Dans une initiative saluée par les défenseurs des droits des femmes, le gouverneur de la Banque du Liban, Karim Saade, a émis aujourd’hui la circulaire n° 979, demandant à toutes les banques libanaises d’appliquer une règle longtemps restée lettre morte, accordant aux mères le droit indépendant d’ouvrir et de gérer des comptes bancaires pour leurs enfants mineurs.

La circulaire, datée du 22 mai 2026, enjoint les banques à se conformer à une circulaire de l’Association des banques du Liban datant de 2009, largement ignorée en pratique. Elle permet à une mère d’ouvrir un compte fiduciaire pour son enfant, de le gérer seule et d’en conserver le contrôle exclusif jusqu’à ce que l’enfant atteigne l’âge de 18 ans. Jusqu’à présent, cette prérogative était principalement réservée aux pères, les mères étant souvent exclues dans les faits. Plus important encore, si la mère décède ou perd sa capacité juridique, le père ne peut intervenir sur le compte sans décision de justice.
La Commission nationale pour les femmes libanaises a rapidement salué cette initiative, confirmant qu’elle faisait suite à ses efforts de plaidoyer auprès de la BDL. « Cette circulaire constitue une avancée positive vers le renforcement des droits des femmes et des mères, et vers l’égalité des sexes », a-t-elle déclaré dans un communiqué.

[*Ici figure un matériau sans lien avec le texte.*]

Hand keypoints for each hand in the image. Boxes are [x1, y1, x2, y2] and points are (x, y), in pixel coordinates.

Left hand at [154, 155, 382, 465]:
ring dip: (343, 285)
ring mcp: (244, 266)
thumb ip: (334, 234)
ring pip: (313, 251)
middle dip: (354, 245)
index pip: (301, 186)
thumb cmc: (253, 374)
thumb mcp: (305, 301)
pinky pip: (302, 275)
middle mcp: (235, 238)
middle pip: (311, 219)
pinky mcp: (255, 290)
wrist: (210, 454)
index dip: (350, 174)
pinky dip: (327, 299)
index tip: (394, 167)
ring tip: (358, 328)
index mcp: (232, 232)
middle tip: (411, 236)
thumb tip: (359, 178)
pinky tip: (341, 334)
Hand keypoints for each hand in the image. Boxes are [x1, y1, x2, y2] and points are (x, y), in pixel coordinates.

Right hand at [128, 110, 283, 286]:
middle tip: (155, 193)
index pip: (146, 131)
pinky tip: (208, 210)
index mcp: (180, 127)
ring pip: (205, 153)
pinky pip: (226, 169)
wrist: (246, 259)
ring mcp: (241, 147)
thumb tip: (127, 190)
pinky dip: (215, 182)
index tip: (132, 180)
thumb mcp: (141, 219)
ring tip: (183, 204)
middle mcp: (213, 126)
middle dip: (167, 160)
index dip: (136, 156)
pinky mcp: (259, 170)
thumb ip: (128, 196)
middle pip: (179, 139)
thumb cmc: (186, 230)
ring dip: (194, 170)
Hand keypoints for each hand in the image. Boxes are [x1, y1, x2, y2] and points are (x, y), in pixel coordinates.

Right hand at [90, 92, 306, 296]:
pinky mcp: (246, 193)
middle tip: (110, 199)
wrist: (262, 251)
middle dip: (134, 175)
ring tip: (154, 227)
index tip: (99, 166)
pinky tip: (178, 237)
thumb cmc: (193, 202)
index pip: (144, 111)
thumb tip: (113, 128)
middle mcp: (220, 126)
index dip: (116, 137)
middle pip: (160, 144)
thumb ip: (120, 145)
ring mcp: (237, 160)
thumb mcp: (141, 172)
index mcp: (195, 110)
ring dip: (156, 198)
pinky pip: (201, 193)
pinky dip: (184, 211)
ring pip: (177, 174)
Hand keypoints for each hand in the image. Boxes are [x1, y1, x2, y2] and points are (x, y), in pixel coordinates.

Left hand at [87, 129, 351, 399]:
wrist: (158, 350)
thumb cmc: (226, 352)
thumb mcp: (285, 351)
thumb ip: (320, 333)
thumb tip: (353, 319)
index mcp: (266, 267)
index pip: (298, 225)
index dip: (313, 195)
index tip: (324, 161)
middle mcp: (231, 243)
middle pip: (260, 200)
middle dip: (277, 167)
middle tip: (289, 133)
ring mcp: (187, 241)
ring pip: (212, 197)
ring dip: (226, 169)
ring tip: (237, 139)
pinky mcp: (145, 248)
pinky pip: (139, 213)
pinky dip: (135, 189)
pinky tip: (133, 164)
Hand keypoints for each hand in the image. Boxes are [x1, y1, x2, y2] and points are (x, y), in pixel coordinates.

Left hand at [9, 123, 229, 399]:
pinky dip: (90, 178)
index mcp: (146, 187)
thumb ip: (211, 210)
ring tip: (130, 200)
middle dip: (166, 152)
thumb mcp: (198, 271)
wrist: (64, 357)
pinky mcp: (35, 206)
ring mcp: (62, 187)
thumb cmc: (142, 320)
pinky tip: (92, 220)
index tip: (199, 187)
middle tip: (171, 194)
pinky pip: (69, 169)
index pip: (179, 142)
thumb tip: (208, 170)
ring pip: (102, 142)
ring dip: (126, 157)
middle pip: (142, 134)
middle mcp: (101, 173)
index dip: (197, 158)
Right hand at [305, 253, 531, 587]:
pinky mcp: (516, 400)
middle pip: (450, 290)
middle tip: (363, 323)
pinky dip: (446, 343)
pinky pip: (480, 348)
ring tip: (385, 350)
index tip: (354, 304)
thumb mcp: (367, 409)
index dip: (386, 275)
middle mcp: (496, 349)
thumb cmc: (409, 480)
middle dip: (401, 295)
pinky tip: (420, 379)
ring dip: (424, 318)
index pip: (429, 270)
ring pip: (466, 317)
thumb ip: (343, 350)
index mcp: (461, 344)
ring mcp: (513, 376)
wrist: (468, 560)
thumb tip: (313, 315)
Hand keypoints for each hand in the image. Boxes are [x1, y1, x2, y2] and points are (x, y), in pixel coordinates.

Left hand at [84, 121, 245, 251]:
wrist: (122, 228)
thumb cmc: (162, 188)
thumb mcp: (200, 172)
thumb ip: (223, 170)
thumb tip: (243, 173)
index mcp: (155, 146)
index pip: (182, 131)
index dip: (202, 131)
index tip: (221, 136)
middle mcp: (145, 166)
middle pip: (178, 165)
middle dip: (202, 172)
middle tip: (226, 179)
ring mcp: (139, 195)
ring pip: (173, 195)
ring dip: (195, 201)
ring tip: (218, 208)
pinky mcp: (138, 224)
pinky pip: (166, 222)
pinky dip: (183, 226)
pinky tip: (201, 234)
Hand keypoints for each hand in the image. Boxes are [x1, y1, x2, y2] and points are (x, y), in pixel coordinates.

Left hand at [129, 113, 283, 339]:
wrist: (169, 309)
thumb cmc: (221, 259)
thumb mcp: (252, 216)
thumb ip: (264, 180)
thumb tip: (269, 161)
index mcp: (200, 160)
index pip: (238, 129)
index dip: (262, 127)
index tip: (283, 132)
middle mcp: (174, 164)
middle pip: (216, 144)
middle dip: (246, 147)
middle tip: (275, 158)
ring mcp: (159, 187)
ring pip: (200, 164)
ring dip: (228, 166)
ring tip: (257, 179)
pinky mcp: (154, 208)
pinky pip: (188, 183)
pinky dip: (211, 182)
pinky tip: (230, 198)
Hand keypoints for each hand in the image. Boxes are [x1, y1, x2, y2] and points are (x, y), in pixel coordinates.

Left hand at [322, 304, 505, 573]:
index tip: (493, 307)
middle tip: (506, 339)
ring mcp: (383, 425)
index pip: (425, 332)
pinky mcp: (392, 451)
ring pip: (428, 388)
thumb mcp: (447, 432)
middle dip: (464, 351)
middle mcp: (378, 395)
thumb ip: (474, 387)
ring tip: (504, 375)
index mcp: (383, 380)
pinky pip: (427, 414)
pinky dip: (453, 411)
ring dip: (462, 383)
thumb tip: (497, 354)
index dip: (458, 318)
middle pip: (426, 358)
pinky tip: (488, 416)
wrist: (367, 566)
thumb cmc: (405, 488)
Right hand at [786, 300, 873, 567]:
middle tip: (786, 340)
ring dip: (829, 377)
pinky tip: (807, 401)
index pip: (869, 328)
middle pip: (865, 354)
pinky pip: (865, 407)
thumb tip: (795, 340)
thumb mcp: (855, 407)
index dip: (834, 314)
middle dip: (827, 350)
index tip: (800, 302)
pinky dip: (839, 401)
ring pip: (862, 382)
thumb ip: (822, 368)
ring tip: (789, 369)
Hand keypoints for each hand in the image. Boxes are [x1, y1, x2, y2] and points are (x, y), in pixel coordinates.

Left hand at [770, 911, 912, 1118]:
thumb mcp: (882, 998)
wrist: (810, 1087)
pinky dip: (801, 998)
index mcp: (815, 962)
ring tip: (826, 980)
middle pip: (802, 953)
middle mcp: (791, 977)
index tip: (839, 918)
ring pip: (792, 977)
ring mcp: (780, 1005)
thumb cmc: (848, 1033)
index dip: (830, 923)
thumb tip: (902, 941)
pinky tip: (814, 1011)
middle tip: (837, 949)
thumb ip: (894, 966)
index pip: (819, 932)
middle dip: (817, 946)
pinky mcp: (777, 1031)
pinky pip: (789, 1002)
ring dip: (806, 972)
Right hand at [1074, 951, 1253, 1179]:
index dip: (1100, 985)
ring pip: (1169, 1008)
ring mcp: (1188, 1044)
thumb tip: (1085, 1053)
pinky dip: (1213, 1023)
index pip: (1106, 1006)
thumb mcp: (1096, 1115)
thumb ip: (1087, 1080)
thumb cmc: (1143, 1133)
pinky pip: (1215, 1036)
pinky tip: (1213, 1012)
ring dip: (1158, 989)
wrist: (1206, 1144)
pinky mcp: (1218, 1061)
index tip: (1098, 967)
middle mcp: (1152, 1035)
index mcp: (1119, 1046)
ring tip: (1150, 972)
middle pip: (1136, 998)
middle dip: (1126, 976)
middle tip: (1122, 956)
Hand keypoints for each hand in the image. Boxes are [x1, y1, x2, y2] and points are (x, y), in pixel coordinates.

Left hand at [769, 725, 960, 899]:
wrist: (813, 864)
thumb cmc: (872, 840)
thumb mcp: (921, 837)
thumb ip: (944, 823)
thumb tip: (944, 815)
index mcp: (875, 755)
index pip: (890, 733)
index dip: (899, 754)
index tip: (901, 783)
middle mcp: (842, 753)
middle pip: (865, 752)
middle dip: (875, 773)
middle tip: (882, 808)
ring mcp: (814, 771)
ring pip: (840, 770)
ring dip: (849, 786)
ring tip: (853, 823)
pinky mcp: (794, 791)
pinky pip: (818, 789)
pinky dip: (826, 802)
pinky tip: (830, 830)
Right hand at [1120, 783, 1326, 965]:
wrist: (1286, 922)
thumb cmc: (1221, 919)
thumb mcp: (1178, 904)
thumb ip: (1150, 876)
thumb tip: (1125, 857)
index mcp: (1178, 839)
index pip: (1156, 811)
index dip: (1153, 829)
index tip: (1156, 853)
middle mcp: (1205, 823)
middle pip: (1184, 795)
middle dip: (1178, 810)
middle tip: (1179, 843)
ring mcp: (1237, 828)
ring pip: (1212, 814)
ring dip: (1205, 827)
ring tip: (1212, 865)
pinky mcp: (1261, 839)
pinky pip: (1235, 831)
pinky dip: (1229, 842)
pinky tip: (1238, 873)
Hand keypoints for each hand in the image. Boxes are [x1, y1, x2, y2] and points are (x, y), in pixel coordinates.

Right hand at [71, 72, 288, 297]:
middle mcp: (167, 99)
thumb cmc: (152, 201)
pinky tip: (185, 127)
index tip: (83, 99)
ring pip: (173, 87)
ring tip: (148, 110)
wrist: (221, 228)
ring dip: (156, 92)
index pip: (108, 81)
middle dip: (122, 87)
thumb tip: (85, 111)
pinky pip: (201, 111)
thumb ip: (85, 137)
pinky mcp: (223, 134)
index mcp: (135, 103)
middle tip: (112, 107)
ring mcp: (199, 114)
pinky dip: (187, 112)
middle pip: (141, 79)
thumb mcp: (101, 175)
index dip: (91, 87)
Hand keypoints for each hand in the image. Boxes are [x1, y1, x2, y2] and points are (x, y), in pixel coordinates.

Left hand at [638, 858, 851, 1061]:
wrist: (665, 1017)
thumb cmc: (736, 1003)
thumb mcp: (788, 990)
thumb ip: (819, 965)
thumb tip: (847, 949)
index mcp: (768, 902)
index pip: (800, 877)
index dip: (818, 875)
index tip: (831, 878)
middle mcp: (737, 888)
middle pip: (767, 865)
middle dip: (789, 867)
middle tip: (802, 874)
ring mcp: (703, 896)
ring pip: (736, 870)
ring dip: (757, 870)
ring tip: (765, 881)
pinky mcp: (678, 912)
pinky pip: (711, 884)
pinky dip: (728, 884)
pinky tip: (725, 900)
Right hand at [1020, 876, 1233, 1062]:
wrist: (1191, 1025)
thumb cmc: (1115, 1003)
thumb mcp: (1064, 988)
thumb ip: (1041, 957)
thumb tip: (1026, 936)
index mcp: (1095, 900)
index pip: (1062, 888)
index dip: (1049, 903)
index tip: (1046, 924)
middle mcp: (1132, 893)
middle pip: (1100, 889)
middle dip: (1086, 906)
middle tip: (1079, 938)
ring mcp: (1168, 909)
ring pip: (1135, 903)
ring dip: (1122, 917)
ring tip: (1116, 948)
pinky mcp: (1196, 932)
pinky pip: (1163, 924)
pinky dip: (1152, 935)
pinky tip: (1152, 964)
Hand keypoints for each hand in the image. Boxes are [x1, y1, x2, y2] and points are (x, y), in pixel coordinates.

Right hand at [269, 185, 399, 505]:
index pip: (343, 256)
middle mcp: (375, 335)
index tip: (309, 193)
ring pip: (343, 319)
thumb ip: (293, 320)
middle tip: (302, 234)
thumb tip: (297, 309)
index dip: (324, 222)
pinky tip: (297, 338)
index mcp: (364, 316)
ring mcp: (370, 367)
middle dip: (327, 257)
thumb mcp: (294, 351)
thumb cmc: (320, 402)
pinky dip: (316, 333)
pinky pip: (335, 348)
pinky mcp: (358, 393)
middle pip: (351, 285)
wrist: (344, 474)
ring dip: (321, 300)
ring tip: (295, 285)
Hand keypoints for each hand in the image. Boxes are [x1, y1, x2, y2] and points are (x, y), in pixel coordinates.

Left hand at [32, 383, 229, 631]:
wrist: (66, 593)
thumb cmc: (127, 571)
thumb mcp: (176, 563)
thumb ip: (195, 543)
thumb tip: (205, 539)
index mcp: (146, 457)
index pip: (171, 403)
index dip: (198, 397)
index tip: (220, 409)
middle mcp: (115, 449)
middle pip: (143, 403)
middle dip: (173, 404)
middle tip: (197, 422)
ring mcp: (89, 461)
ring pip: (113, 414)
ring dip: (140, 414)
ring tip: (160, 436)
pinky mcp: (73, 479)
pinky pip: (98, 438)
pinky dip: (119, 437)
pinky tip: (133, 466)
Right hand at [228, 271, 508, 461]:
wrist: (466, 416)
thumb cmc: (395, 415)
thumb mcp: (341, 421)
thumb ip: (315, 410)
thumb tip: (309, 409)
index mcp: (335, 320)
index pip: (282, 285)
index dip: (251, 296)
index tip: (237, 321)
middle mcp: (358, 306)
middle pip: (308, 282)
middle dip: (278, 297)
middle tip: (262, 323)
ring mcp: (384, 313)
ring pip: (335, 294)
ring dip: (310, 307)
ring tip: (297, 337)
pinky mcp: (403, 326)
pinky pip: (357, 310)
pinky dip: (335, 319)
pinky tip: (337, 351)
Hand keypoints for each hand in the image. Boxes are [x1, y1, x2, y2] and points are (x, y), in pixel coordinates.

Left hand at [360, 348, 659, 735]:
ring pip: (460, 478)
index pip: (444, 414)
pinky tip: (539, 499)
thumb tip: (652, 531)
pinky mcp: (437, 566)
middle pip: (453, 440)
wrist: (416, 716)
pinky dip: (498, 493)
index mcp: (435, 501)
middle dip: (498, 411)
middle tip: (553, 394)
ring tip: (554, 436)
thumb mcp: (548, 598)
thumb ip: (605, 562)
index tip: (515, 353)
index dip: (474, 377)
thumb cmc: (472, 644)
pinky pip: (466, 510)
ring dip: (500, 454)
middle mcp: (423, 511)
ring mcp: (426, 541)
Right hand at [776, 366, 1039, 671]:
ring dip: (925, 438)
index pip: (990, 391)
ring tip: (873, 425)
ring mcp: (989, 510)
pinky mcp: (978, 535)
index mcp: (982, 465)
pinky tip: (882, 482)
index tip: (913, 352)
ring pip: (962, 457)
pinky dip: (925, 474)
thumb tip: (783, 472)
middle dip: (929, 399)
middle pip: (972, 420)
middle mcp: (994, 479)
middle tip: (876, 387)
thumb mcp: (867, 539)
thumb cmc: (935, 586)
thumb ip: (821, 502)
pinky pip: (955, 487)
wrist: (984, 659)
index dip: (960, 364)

La Commission a également souligné que cette mesure reste temporaire, dans l’attente de l’adoption d’une loi plus large, déjà approuvée en 2020 par la Commission parlementaire des femmes et des enfants, mais toujours en attente de promulgation. Cette loi consacrerait officiellement le droit des mères d’ouvrir et de gérer des comptes pour leurs enfants mineurs.
Pour l’heure, le message adressé aux banques est clair : appliquer la règle, sans plus d’excuses.